Pour assainir les finances publiques, M. Poilievre promet d’alléger la bureaucratie fédérale, de mettre fin aux énormes contrats accordés aux consultants, de couper les subventions aux entreprises – les « corporate BS » selon son expression –, de couper l’aide internationale. et adopter une loi exigeant un dollar d’économies pour chaque dollar de nouvelles dépenses.
Relations canado-américaines
L’autre défi auquel sera confronté le prochain gouvernement concerne les relations canado-américaines. À cet égard, M. Poilievre ne prévoit pas faire un voyage à Washington pour rencontrer le président élu Donald Trump avant les prochaines élections fédérales.
Au sein de la délégation conservatrice, l’Ontarien Jamil Jivani est un ami du vice-président désigné JD Vance. Les deux hommes ont également dîné ensemble dans un restaurant d’Arlington, en Virginie, début décembre.
En plus de promettre d’imposer des droits de douane de 25 % sur tous les produits canadiens dès son retour au pouvoir le 20 janvier, Donald Trump s’est moqué à plusieurs reprises du Canada, plaisantant en le qualifiant de 51e État des États-Unis et qualifiant Justin Trudeau de « gouverneur » de l’État du Canada.
« Nous ne serons jamais les 51e État américain, a déclaré Pierre Poilievre en entrevue. Nous sommes un pays souverain, un pays avec une histoire fière et un peuple formidable.

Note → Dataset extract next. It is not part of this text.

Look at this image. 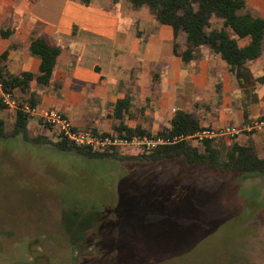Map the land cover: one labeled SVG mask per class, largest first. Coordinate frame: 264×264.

Les Américains sont nos meilleurs alliés et amis. »
Si Donald Trump s’amuse aux dépens du Canada, c’est parce que le gouvernement Trudeau « a perdu le contrôle de tout, de tout, de tout ».
[Justin Trudeau] perdu le contrôle des frontières, perdu le contrôle de l’immigration, perdu le contrôle des dépenses. Et maintenant, il a perdu le contrôle de son bureau.

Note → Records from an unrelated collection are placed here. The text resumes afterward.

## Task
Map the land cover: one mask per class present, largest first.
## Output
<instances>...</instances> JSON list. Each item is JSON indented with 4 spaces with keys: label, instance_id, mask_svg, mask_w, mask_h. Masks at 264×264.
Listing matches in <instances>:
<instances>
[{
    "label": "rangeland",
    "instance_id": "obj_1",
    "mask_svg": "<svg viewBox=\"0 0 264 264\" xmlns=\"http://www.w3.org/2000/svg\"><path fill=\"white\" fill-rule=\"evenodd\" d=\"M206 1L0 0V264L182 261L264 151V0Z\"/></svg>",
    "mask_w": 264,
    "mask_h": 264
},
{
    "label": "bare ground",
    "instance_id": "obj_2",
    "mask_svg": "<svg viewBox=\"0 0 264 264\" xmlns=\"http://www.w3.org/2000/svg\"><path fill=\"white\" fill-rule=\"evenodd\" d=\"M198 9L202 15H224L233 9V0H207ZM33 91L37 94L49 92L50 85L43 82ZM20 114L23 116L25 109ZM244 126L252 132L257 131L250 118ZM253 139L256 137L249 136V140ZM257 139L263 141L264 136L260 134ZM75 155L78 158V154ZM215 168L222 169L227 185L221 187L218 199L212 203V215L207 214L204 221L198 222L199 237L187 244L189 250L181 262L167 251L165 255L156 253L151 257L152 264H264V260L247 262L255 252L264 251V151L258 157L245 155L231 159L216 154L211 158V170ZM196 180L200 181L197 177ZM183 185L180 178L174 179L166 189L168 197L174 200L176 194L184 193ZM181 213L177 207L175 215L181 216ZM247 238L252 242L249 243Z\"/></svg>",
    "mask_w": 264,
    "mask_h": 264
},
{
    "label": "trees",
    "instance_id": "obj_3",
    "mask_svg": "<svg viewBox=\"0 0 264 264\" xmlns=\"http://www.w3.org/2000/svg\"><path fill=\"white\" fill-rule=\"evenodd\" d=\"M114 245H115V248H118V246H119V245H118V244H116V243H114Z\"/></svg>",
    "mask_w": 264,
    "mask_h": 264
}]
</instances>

Pierre Poilievre, chef du Parti conservateur
Le chef conservateur rappelle le départ retentissant de Chrystia Freeland et les appels à la démission de Justin Trudeau qui pullulent au sein du caucus libéral.
M. Poilievre souligne également que les raisons invoquées par Donald Trump pour imposer des tarifs douaniers – que les États-Unis subventionnent le Canada à hauteur de 100 millions de dollars par année – ne tiennent pas la route.

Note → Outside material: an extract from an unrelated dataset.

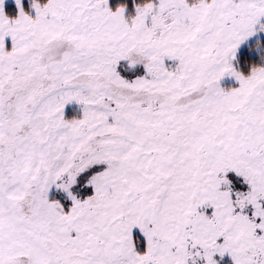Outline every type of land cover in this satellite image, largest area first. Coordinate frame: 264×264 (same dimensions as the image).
<instances>
[{"label":"snow or ice","instance_id":"1","mask_svg":"<svg viewBox=\"0 0 264 264\" xmlns=\"http://www.w3.org/2000/svg\"><path fill=\"white\" fill-rule=\"evenodd\" d=\"M0 0V264H264V0Z\"/></svg>","mask_w":264,"mask_h":264},{"label":"rangeland","instance_id":"2","mask_svg":"<svg viewBox=\"0 0 264 264\" xmlns=\"http://www.w3.org/2000/svg\"><path fill=\"white\" fill-rule=\"evenodd\" d=\"M117 2H118V0H111V3L113 5H115ZM31 3H32V1L30 2L29 0H23V6H24L25 11L34 14V11L31 8ZM8 6H14L16 8V15L18 14L19 9H18V7H17V5L15 3V0H5V4H4L5 12H6L7 8H8ZM9 11H10L9 14H8L9 16H11V17H15L16 16V15H14L11 7H10Z\"/></svg>","mask_w":264,"mask_h":264},{"label":"trees","instance_id":"3","mask_svg":"<svg viewBox=\"0 0 264 264\" xmlns=\"http://www.w3.org/2000/svg\"><path fill=\"white\" fill-rule=\"evenodd\" d=\"M30 2L32 1V0H29ZM27 3V2H26ZM10 7L12 8V11H13V13H14V15H16V8L14 7V6H8V8H7V10H6V12H7V14H9V9H10Z\"/></svg>","mask_w":264,"mask_h":264}]
</instances>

« Il se plaint de l’excédent commercial du Canada avec les États-Unis. Mais il s’agit de produits 100 % énergétiques, gaz et pétrole. Ce que je vais dire à M. Trump, c’est que c’est vrai que ce n’est pas une bonne affaire. Mais ce n’est pas une bonne affaire pour nous. C’est presque un cadeau qu’on fait aux Américains. Nous leur vendons notre pétrole et notre gaz à un prix bien inférieur aux prix du marché mondial. »
« Et c’est le résultat direct des mauvaises politiques de fanatiques comme Justin Trudeau et de politiciens stupides au Canada qui ont bloqué les projets d’oléoducs », ajoute-t-il.
Face à Donald Trump, qui veut « rendre sa grandeur à l’Amérique », Pierre Poilievre entend promouvoir « le Canada d’abord, le Canada avant tout ».
« Heureusement, les intérêts de nos deux pays sont très alignés. Nous pouvons travailler ensemble pour être plus riches et plus sûrs. Mais si vous attaquez le Canada avec des droits de douane, cela affaiblira les Américains », soutient-il, rappelant que les Américains importent du Canada des produits essentiels au fonctionnement de leur économie.